Liverpool Sound and Vision Rating * * * * *

Cast: Jamie Dornan, Cillian Murphy, Toby Jones, Brian Caspe, Karel Hermánek Jr., Sara Arsteinova, Sean Mahon, Jan Hájek, Marcin Dorocinski, Alena Mihulová, Bill Milner, Charlotte Le Bon, Pavel Reznícek, Anna Geislerová, Justin Svoboda, Harry Lloyd, Václav Neuzil, Jiri Simek, Detlof Bothe, Jan Budar, Mish Boyko, David Bredin, Roman Zach, Sam Keeley, Alexander van der Groeben, Andrej Polak.

There are those that suggest that World War Two is now a moment in time that should at best be forgotten; left alone in its age and that any attempt to tell any part of it on the big screen should be dismissed. To some it is almost as if the lessons learned, the despair and the death that went hand in hand with sacrifice, heroism and bravery in the face of the most hideous of regimes, are nothing now but facts to digest and spout and rattle off to pass an exam as some would do to the Renaissance period or the Norman invasion.

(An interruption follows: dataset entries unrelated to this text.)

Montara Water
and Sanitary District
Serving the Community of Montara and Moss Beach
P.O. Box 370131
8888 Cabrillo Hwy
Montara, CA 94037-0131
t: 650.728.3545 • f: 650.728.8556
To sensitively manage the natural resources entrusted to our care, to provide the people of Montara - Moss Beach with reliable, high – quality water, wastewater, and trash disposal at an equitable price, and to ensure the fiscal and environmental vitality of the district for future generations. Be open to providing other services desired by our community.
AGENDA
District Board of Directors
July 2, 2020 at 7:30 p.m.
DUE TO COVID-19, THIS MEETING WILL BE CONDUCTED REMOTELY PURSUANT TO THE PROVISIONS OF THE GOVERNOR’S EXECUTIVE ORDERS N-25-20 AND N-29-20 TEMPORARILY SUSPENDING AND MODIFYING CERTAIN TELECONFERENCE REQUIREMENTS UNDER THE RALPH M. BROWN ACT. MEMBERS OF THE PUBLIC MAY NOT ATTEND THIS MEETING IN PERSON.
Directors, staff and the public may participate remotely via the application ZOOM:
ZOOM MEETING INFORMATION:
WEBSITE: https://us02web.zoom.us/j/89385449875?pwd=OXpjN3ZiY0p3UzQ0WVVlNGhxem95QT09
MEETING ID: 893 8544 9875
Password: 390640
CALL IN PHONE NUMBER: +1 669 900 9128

To those that still understand the point of making such films, of remembering the horror and holding certain thoughts of absolute evil to account, Anthopoid is quite possibly the finest depiction of one of the most notable events of World War Two, the assassination of Reinhard Heydrich in Prague by the members of the Czech resistance and two brave paratroopers.

Cillian Murphy, Jamie Doran and Harry Lloyd dominate the screen, their pain, their refusal to cow down to the force before them and the indomitable sense of heroism that comes off all three actors as they capture the essence of the true events that led to assassinating one of the most evil, most ruthless and despotic men in 20th Century Europe.

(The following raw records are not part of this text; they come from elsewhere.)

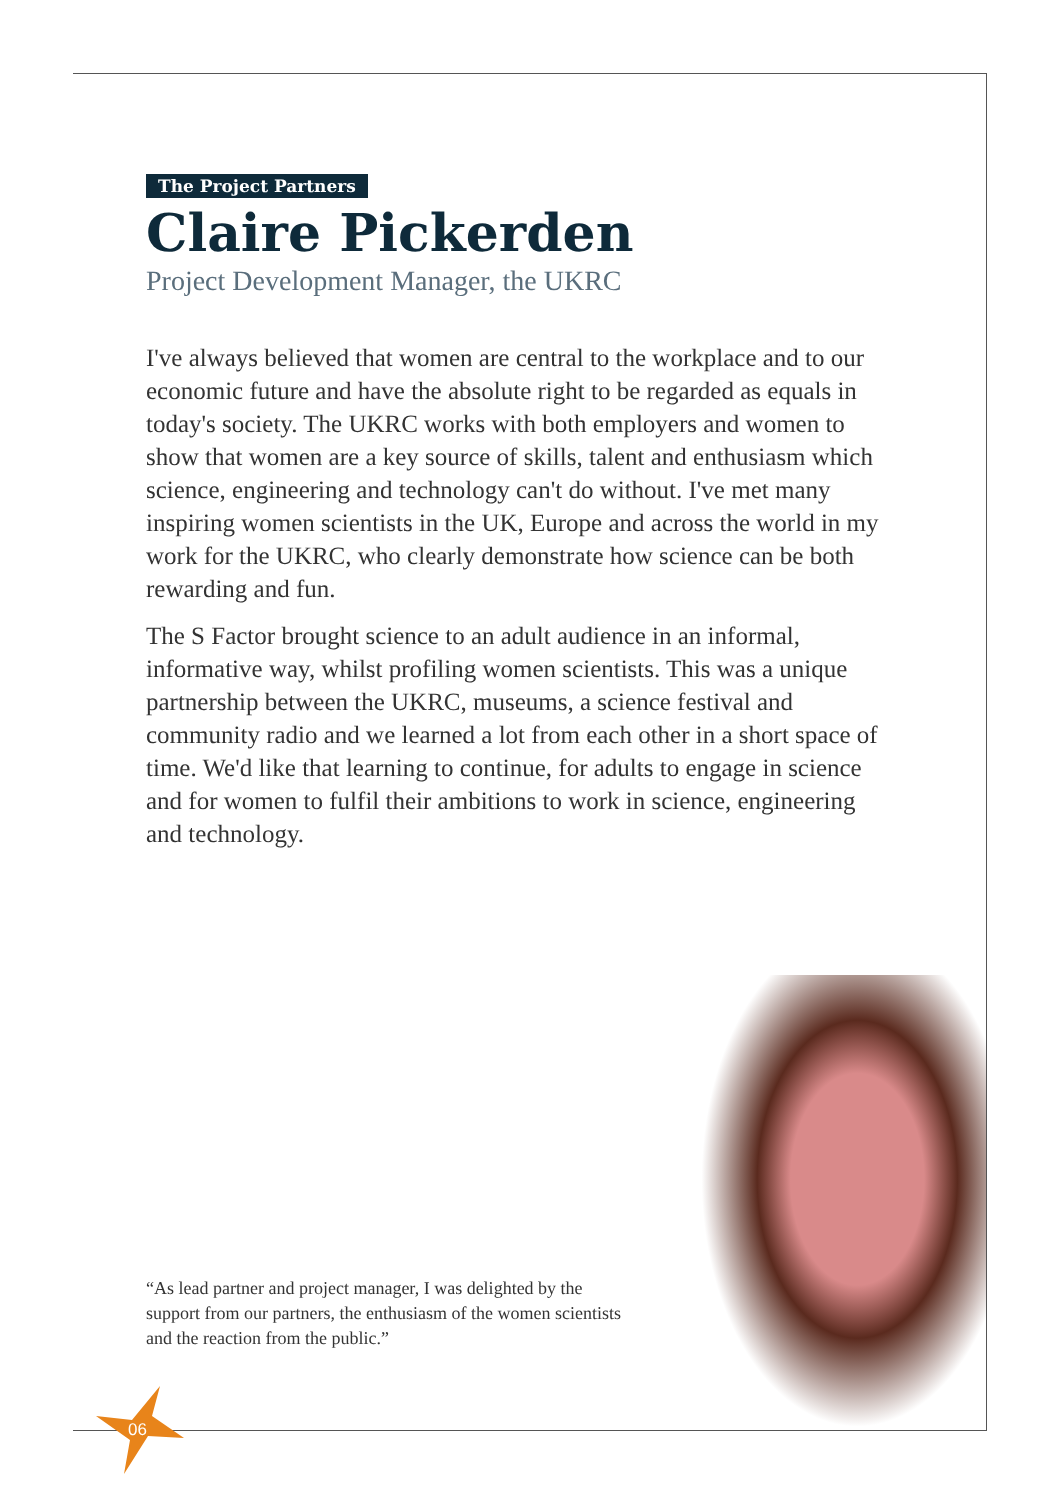The Project Partners
Claire Pickerden
Project Development Manager, the UKRC
I've always believed that women are central to the workplace and to our economic future and have the absolute right to be regarded as equals in today's society. The UKRC works with both employers and women to show that women are a key source of skills, talent and enthusiasm which science, engineering and technology can't do without. I've met many inspiring women scientists in the UK, Europe and across the world in my work for the UKRC, who clearly demonstrate how science can be both rewarding and fun.
The S Factor brought science to an adult audience in an informal, informative way, whilst profiling women scientists. This was a unique partnership between the UKRC, museums, a science festival and community radio and we learned a lot from each other in a short space of time. We'd like that learning to continue, for adults to engage in science and for women to fulfil their ambitions to work in science, engineering and technology.
“As lead partner and project manager, I was delighted by the support from our partners, the enthusiasm of the women scientists and the reaction from the public.”
06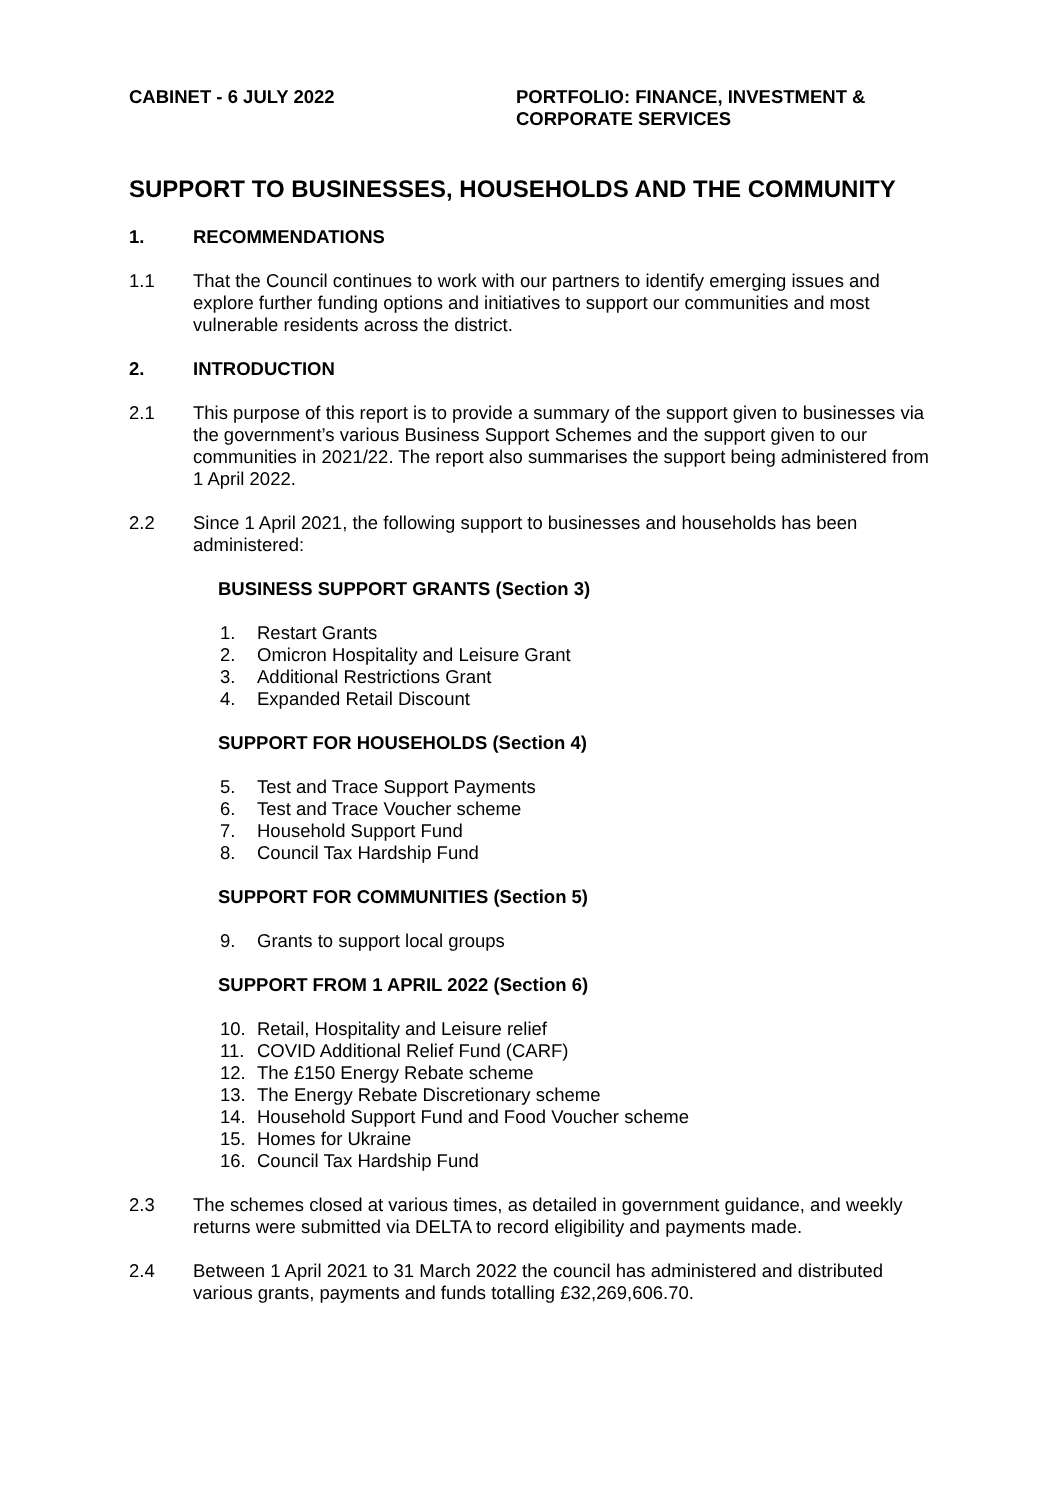CABINET - 6 JULY 2022 PORTFOLIO: FINANCE, INVESTMENT &
CORPORATE SERVICES
SUPPORT TO BUSINESSES, HOUSEHOLDS AND THE COMMUNITY
1. RECOMMENDATIONS
1.1 That the Council continues to work with our partners to identify emerging issues and explore further funding options and initiatives to support our communities and most vulnerable residents across the district.
2. INTRODUCTION
2.1 This purpose of this report is to provide a summary of the support given to businesses via the government’s various Business Support Schemes and the support given to our communities in 2021/22. The report also summarises the support being administered from 1 April 2022.
2.2 Since 1 April 2021, the following support to businesses and households has been administered:
BUSINESS SUPPORT GRANTS (Section 3)
1. Restart Grants
2. Omicron Hospitality and Leisure Grant
3. Additional Restrictions Grant
4. Expanded Retail Discount
SUPPORT FOR HOUSEHOLDS (Section 4)
5. Test and Trace Support Payments
6. Test and Trace Voucher scheme
7. Household Support Fund
8. Council Tax Hardship Fund
SUPPORT FOR COMMUNITIES (Section 5)
9. Grants to support local groups
SUPPORT FROM 1 APRIL 2022 (Section 6)
10. Retail, Hospitality and Leisure relief
11. COVID Additional Relief Fund (CARF)
12. The £150 Energy Rebate scheme
13. The Energy Rebate Discretionary scheme
14. Household Support Fund and Food Voucher scheme
15. Homes for Ukraine
16. Council Tax Hardship Fund
2.3 The schemes closed at various times, as detailed in government guidance, and weekly returns were submitted via DELTA to record eligibility and payments made.
2.4 Between 1 April 2021 to 31 March 2022 the council has administered and distributed various grants, payments and funds totalling £32,269,606.70.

As Jan Kubis, Josef Gabcík and Adolf Opálka, the three actors portrayed the last days of the heroes as they planned their attack, carried out the execution and battled to the last man inside the Orthodox Cathedral of Saints Cyril and Methodius in Prague with such quiet dignity, such incredible acting solemnity, that it is possible to suggest that any audience watching this will be so wrapped up in the conflict at hand that not a breath will be heard as the credits roll over them. Stunned and objective silence is always a terrific sign that a film has left a lasting and indelible stamp on the conscious of the audience.

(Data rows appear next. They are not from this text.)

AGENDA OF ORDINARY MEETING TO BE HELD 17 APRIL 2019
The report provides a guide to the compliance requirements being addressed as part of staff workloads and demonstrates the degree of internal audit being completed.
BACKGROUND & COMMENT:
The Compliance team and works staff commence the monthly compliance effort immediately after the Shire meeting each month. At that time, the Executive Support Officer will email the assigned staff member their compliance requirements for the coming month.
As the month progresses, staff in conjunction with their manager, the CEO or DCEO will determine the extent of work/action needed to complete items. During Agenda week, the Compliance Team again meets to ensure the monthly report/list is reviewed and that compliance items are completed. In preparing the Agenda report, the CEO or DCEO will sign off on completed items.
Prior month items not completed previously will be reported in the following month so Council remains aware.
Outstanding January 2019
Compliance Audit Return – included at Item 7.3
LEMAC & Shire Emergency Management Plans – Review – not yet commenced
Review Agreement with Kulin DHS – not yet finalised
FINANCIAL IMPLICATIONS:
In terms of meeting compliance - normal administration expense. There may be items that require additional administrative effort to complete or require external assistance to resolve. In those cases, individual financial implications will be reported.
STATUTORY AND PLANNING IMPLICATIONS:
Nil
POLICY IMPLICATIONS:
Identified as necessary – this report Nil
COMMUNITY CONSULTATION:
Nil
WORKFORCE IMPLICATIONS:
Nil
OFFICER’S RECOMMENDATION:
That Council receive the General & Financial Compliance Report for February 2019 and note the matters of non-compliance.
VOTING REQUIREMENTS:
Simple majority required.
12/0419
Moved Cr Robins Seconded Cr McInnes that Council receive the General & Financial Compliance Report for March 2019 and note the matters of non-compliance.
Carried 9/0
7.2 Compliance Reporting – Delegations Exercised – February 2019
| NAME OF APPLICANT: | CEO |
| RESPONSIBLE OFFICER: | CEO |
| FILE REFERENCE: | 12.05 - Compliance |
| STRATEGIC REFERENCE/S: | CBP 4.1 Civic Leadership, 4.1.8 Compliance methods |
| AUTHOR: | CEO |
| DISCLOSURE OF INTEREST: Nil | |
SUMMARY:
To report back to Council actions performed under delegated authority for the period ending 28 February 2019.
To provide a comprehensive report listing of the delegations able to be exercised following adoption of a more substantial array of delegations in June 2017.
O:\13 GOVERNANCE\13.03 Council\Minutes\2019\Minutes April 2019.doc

Anthopoid must surely go down as one of the finest films that connects the desperate black times that engulfed Europe in the 20th Century, along with The Great Escape, Saving Private Ryan, Conspiracy, Escape From Sobibor and A Bridge Too Far, Anthopoid is a genuine classic that should be preserved for generations to come as a depiction of true courage.

A film of quiet understated brilliance, an absolute must see for all generations.